On the amount of preparation and planning involved, Mills said, “It’s a lot of work but I enjoy doing it. This will be the third year I have done it. We could always use more manpower.”

Mills said that the Puget Sound Women’s League looks for students who stay at Puget Sound over Spring Break to come down and help out with the Flea Market. However, during the week of Spring Break the campus was nearly empty, and Mills said that they did not have any student volunteers.

Treasurer of the Puget Sound Women’s League, Judi Tockston, explained that as a group they choose the applicants for a few scholarships they fund, including the Centennial Scholarship and the Puget Sound Women’s League Scholarship. Current Puget Sound student Julie Coleman, who aided the Puget Sound Women’s League in running this year’s Market, has benefited from the scholarships. She is the first and only three-time winner of the Puget Sound Women’s League Centennial Scholarship. This scholarship is awarded to women who are 35 years or older and who are returning to college after having been married or divorced.

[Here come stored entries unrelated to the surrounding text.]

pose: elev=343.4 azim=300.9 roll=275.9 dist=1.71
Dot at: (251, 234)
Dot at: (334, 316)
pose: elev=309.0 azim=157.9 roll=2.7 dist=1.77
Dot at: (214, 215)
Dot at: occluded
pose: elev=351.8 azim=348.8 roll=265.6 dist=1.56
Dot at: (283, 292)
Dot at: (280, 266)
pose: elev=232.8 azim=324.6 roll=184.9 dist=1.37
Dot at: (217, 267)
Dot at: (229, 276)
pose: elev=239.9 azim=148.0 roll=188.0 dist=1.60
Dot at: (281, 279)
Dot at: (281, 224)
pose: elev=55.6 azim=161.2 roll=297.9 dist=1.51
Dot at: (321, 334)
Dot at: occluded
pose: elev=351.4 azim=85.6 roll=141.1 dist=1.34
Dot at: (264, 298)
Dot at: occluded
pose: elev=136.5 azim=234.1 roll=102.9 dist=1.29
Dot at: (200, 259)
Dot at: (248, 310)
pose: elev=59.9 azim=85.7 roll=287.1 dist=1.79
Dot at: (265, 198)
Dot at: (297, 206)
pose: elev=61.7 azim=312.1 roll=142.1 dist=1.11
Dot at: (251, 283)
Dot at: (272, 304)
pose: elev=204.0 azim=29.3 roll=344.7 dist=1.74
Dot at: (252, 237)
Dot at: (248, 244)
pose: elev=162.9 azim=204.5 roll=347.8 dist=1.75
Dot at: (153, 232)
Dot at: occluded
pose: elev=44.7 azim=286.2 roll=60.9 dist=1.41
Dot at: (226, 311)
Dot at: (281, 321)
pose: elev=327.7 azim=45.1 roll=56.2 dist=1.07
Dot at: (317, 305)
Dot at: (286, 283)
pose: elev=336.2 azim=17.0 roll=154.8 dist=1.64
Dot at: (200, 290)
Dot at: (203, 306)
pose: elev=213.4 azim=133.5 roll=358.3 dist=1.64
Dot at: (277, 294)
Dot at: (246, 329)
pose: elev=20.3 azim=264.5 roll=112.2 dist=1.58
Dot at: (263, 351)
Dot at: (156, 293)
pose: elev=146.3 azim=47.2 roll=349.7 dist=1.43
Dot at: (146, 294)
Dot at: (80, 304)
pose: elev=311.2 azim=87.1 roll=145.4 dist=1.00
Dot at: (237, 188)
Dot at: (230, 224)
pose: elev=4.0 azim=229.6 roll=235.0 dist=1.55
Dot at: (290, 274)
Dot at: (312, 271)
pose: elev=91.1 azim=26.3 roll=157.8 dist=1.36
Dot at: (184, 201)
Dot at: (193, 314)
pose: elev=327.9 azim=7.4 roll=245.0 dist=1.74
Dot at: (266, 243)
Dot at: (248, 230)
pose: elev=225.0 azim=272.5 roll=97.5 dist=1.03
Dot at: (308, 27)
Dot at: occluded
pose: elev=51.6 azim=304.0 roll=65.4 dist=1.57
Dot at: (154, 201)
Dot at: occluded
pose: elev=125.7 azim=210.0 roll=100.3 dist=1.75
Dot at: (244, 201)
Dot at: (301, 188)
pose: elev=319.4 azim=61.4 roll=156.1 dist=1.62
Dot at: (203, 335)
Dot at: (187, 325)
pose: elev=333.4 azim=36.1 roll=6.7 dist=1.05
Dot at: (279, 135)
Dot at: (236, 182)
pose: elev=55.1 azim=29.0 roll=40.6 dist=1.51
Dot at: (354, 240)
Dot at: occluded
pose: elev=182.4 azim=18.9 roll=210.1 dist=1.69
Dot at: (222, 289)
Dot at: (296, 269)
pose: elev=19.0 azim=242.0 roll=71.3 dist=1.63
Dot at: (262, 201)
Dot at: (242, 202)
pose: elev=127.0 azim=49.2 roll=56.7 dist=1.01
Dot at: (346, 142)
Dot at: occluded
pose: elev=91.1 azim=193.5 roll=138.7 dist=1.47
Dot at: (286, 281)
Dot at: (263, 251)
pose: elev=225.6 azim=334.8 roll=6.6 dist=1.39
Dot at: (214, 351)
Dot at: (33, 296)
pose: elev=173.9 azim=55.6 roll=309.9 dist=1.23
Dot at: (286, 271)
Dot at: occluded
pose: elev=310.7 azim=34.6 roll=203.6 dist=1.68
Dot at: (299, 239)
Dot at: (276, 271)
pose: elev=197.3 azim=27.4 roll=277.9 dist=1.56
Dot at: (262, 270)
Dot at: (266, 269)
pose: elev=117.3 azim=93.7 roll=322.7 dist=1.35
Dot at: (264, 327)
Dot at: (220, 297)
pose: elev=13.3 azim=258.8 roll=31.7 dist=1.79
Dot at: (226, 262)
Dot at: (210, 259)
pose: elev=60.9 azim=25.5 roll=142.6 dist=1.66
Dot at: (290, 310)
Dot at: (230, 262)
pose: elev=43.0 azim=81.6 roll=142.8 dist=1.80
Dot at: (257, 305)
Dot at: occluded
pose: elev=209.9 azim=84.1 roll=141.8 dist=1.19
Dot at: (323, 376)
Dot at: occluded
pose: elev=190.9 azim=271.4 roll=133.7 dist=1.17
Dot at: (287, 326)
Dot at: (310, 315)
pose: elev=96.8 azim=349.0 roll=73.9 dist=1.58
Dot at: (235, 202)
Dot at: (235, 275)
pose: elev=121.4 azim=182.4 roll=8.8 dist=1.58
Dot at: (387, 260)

“This generous financial contribution from the Puget Sound Women’s League has enabled me to complete my Bachelors Degree in Comparative Sociology at Puget Sound,” Coleman said. She plans to graduate this May.

“The members of the Puget Sound Women’s League are an amazing group of caring and involved citizens who spend countless hours engaging in activities that center around supporting Puget Sound students and the Puget Sound community as a whole,” Coleman added. “I have become very close with many of the members, because they have not only offered me financial support, but endless moral and academic support with my research.”

The Puget Sound Women’s League was formed in 1900 and has worked ever since to raise funds for the school. “The group is made up of women who are interested in supporting their college and want to help raise money towards scholarships,” Mills said.

Many members are the mothers of Puget Sound freshmen. “They are always the biggest amount who join every year but over the years they gradually drop out, especially those out of town. But those who do come down to the school for meetings and always say it’s a good excuse to go see their children,” Mills said.

The Women’s League has six meetings a year and they do not meet in the summer.  The Flea Market is currently the only event hosted by the League.